At one stage he made tear gas for the University College Galway Company of the IRA and he nearly blinded himself in the process. This company took part in the ambush on the Lough George barracks in May 1920. “Paddy Mullins was in charge. Nicko Ryan was the local commandant. The British captured one of our scouts who was the son of a head constable of the RIC. He said he was meeting a girl and he was acquitted.
“We ran into a mixed party of peelers and soldiers near Annaghdown when we had 30 to 35 men, all of them students. Liam Shortis, Mick Walsh, nephew of Dr Tom Walsh [professor of pathology UCG and a leading Sinn Féin figure in Galway], was the student who carried the mine to the barracks wall. It made a hole in the wall but the peelers put up Very lights (flares ) at once. Seamus Murphy came along during the operation. He said what we were doing was mutiny; so he and Paddy Mullins had a row.
“We started to the lake, Lough Corrib. We ran into the relieving body from Galway who had cleared our road blocks. The scout captured was named Hubert Croghan, a medical student. As he was halted he dumped his revolver. He was a ‘clean tin whistle’ when the British lorries came on. Tony Togher was an engineer who threw away his coat when he was crossing a wall. There was an order to scatter and get back to Galway. We told the countryside we were Claremen so as to divert suspicion. We tipped along towards Galway. I was in contact with a fellow, Connolly. I decided to lie low and we slept in a quarry. A girl brought us in our tea and she told us that Johnny McNiff, one of our lads, was asleep in her house.
“A scout brought us to Annaghdown, Connolly, Seamus Murphy, Paddy Mullins company O/C, Mick Walsh, Liam Shortis, etc. The boatmen took us across to the west side of Lough Corrib. All the boys were on time for their lectures. No one was missing from the college so no arrests were made. In Galway the idea was that it was Claremen who had come over on the job. Jack D’Arcy, Mick Walsh, and Paddy Mullins were court-martialled for mutiny by the brigade staff.
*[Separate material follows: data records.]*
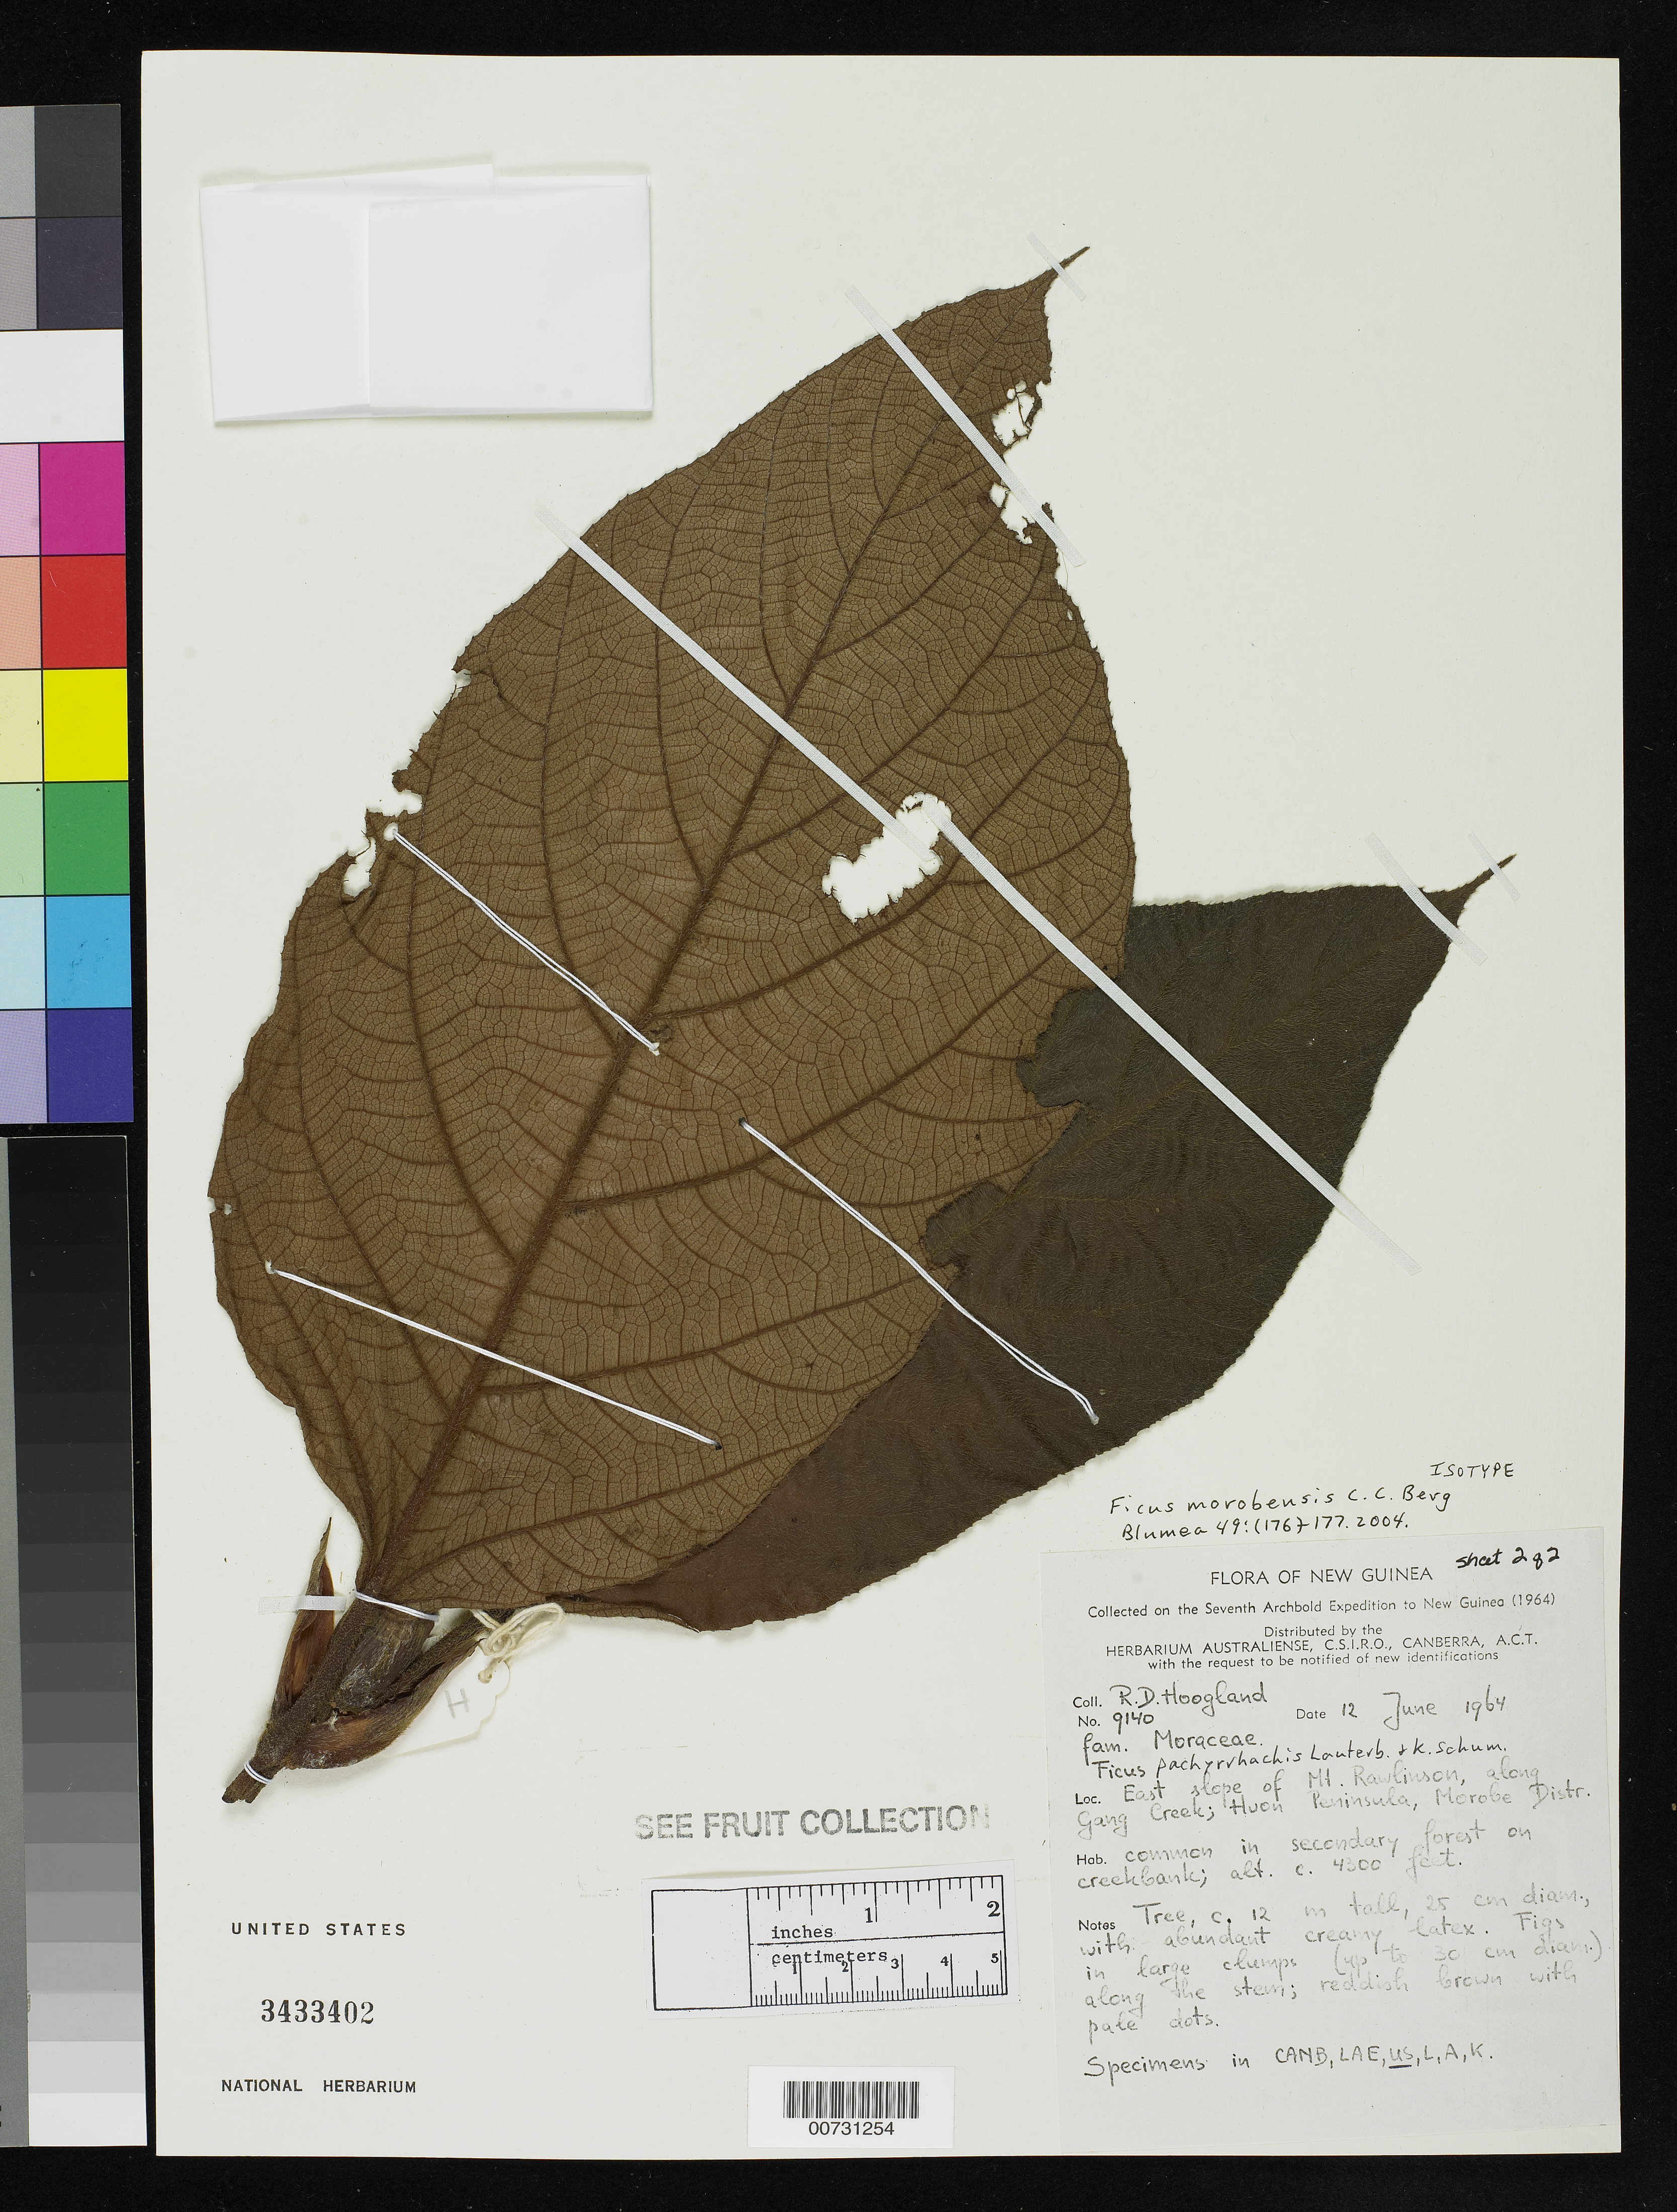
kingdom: Plantae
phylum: Tracheophyta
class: Magnoliopsida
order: Rosales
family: Moraceae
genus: Ficus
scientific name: Ficus morobensis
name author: C.C. Berg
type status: Isotype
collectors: R. D. Hoogland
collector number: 9140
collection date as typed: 12 Jun 1964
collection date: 1964-06-12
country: Papua New Guinea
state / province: Morobe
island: New Guinea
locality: East slope of Mt. Rawlinson, along Gang Creek; Huon Peninsula, Morobe District.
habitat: Common in secondary forest on creekbank.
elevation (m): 1311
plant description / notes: Sheet 2 of 2. See fruit collection.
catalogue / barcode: US 3433402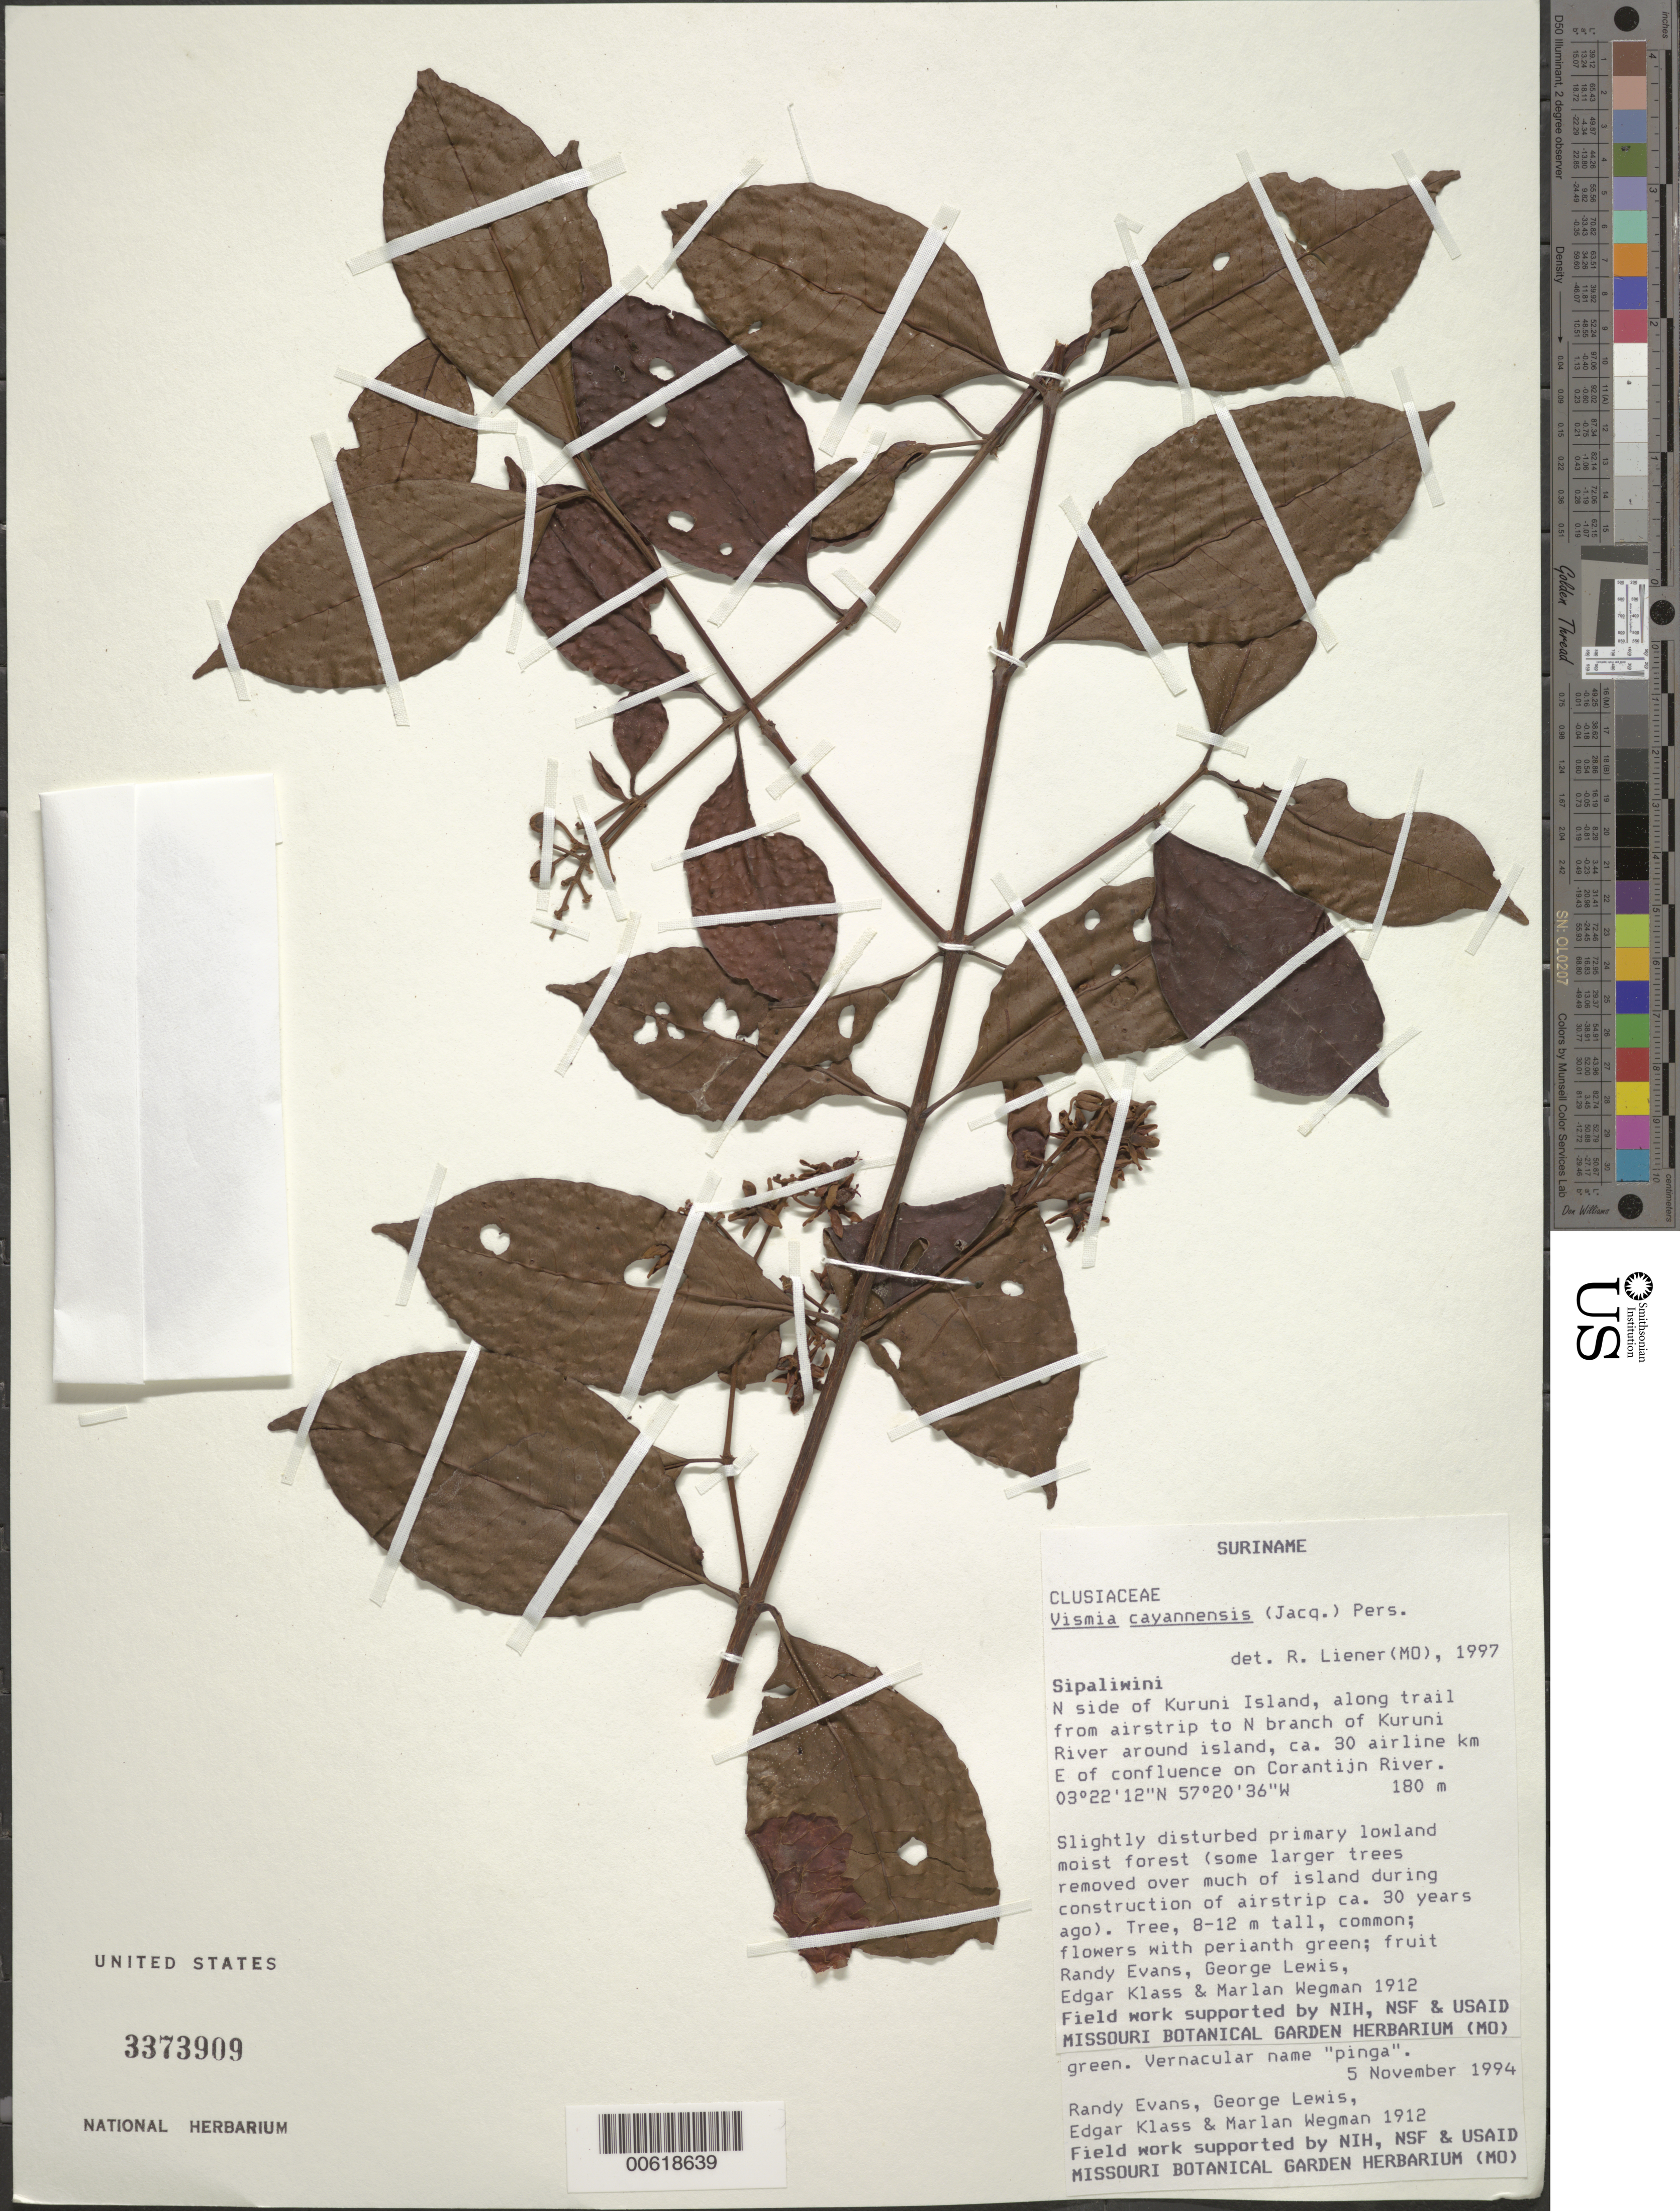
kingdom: Plantae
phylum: Tracheophyta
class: Magnoliopsida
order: Malpighiales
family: Hypericaceae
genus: Vismia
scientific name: Vismia cayennensis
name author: (Jacq.) Pers.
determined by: Liesner, R. L.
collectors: R. Evans, G. Lewis, E. Klass & M. Wegman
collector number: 1912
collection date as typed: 5-Nov-94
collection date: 1994-11-05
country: Suriname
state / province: Sipaliwini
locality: Kuruni Island, N side, E of trail from airstrip to N branch of Kuruni R., ca 30 airline km E of confluence on Corantijn R.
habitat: Slightly disturbed pirmary lowland moist forest (some larger trees removed over much of island during construction of airstrip ca 30 years ago)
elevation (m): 180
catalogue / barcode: US 3373909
Walsh cleared out to Canada and that broke the back of the College Company.
Some extracts there from an interview Jack Comer gave to Ernie O’Malley which features in a new book entitled The Men Will Talk To Me, Galway Interviews by Ernie O’Malley, edited by Cormac O’Malley and Cormac Ó Cómhraí and published by Mercier Press. The other interviewees were Petie Joe McDonnell, Jack Feehan, Christie Macken, Paddy Duffy, John Madden, Pat Margetts, and Nora Loughnane. The book records their experiences in the War of Independence and the Civil War in the city and county and is a very valuable insight into the period. Highly recommended. It will be launched in Kenny’s Bookshop tomorrow evening at 6pm and all are welcome.
Our photograph today, courtesy of the Hardiman Library, NUIG, is one of the illustrations in the book and shows members of the College Company drilling on the park in front of the archway in college.